Amor Fati – Audiobook spotlight – Stop Negative Thinking by Nick Trenton

One way of rethinking your relationship to the past is to adopt the Stoic attitude of amor fati.

In his book Enchiridion, Epictetus advises us, “Do not seek for things to happen the way you want them to; rather, wish that what happens happens the way it happens: then you will be happy.”

He tells us in a later work The Art of Living, that “prudent people look beyond the incident itself and seek to form the habit of putting it to good use.”

In his famous work Meditations, much-loved Stoic philosopher Marcus Aurelius says, “Universe, whatever is consonant with you is consonant with me; if something is timely for you, it’s neither too early nor too late for me. Nature, everything is fruit to me that your seasons bring; everything comes from you, everything is contained in you, everything returns to you.”

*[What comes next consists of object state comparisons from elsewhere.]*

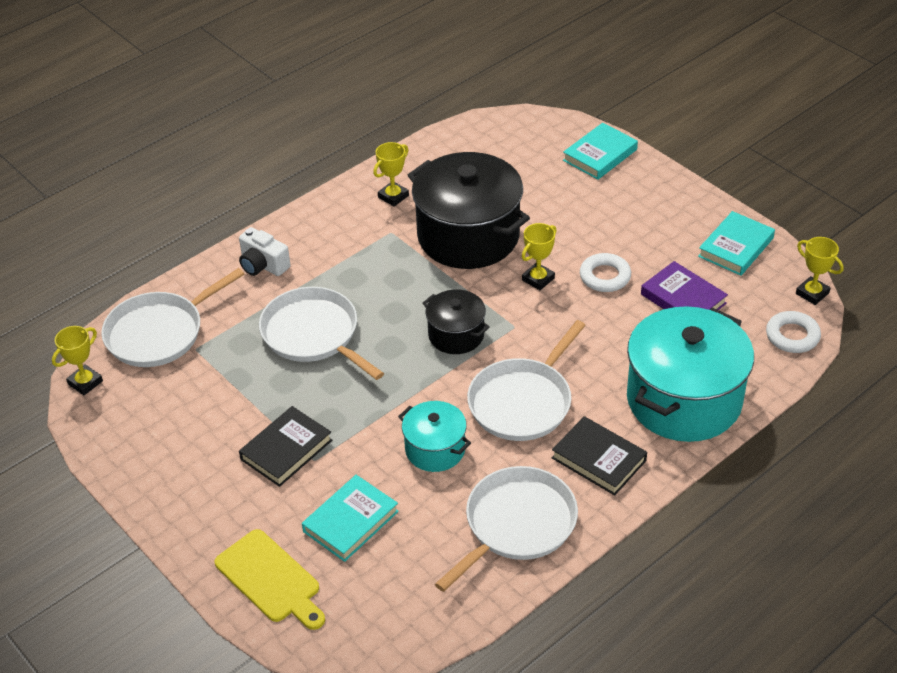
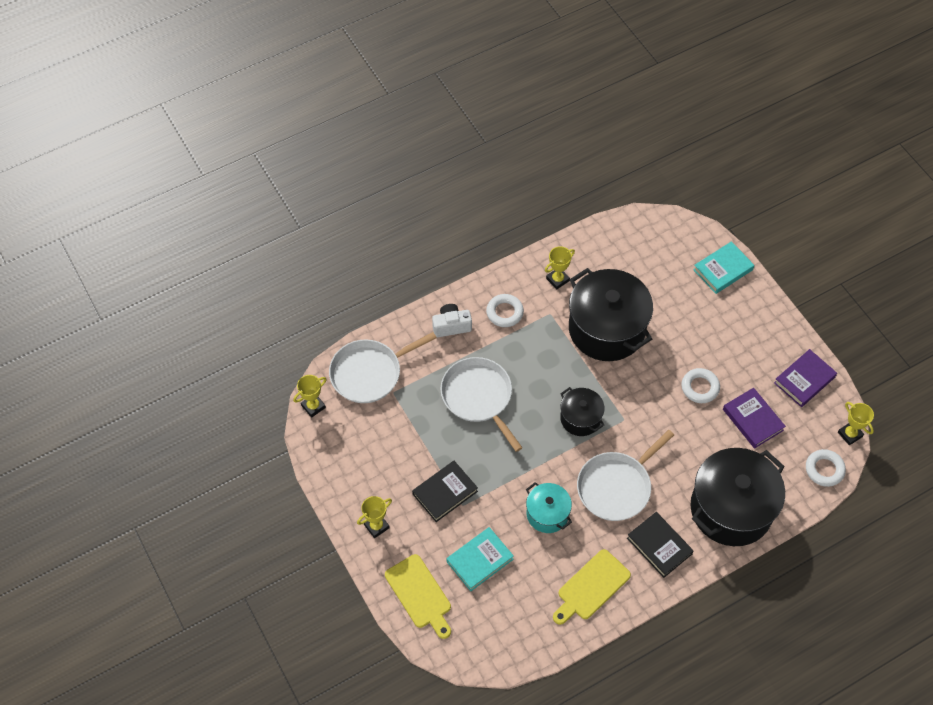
camera: 10 degrees right, 15 degrees up
white camera [239,227,291,276] -> white camera turned 120 degrees clockwise [432,304,472,337]
white pan [435,466,578,592] -> yellow cutting board [553,549,631,625]
yellow trophy [522,223,557,290] -> yellow trophy moved to [357,496,392,538]
turquoise pot [627,306,754,442] -> black pot [690,448,785,546]
turquoise book [698,211,775,276] -> purple book [774,349,837,407]
none -> white ring [486,294,524,327]

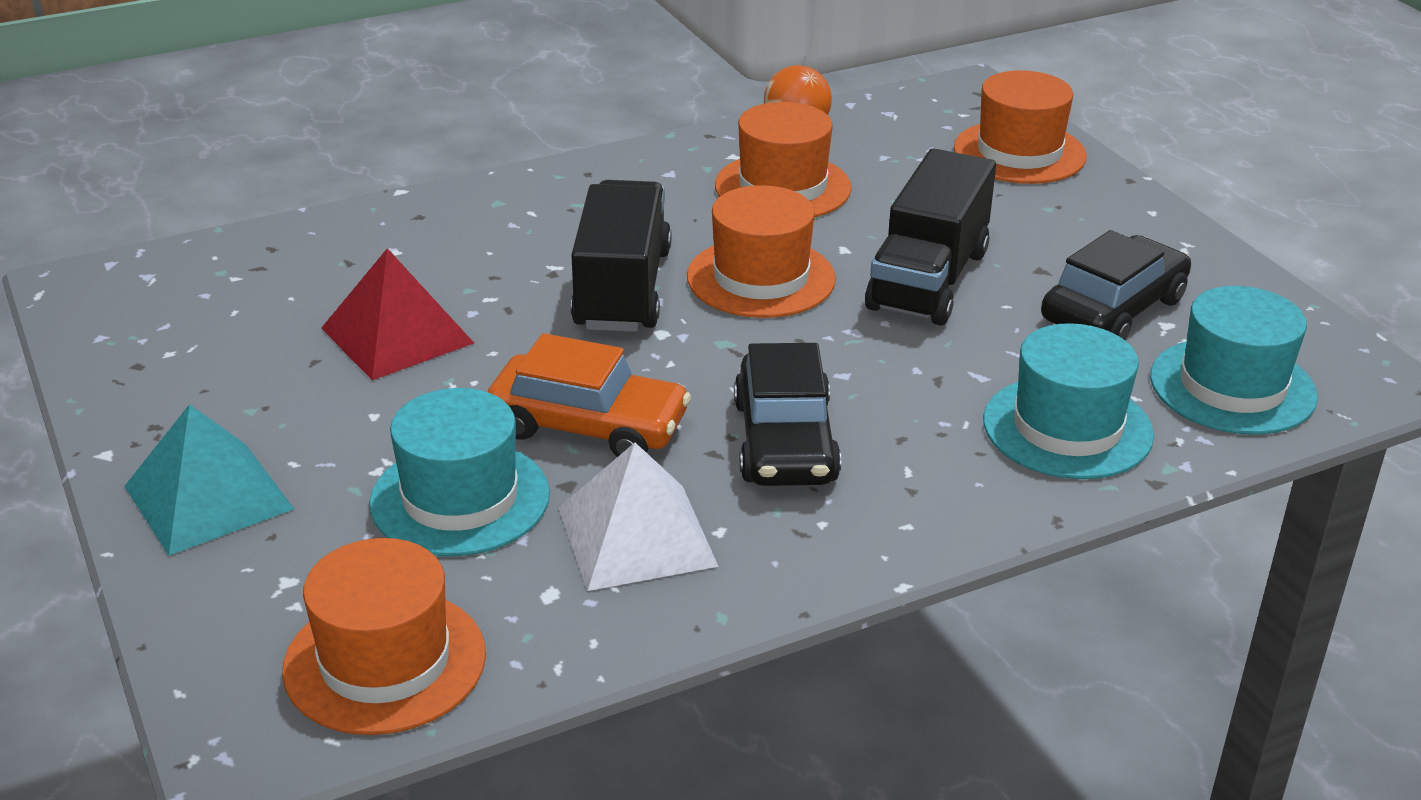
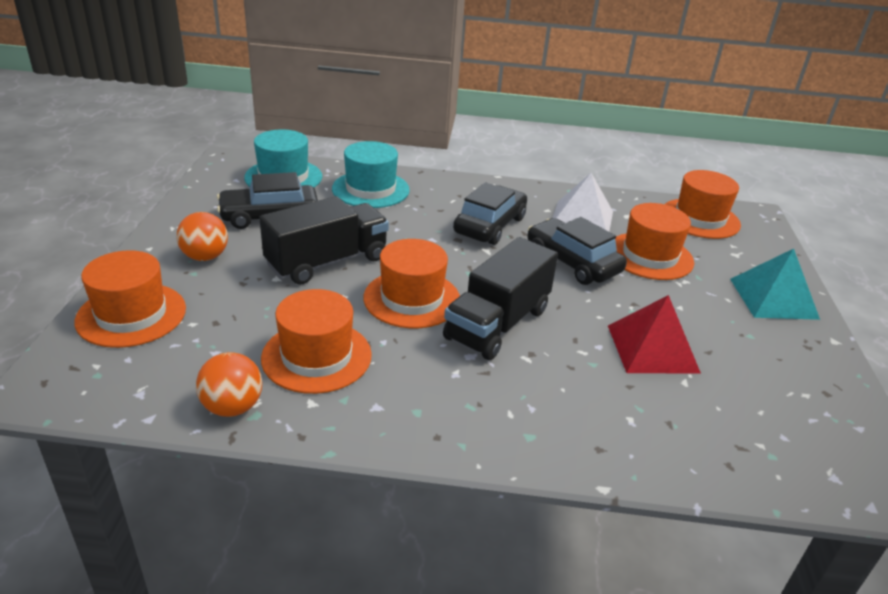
camera: 150 degrees left, 0 degrees up
turquoise hat [369,388,550,556] -> orange hat [615,203,694,280]
orange car [488,333,691,457] -> black car [527,217,627,285]
none -> orange ball [176,212,228,261]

Though the original principles came from Stoic philosophers like Seneca and Aurelius, it was also the philosopher Friedrich Nietzsche who revived the theme in his book Ecce Homo, saying, “My formula for greatness in a human being is amor fati: that one wants nothing to be different, not forward, not backward, not in all eternity. Not merely bear what is necessary, still less conceal it—all idealism is mendacity in the face of what is necessary—but love it.”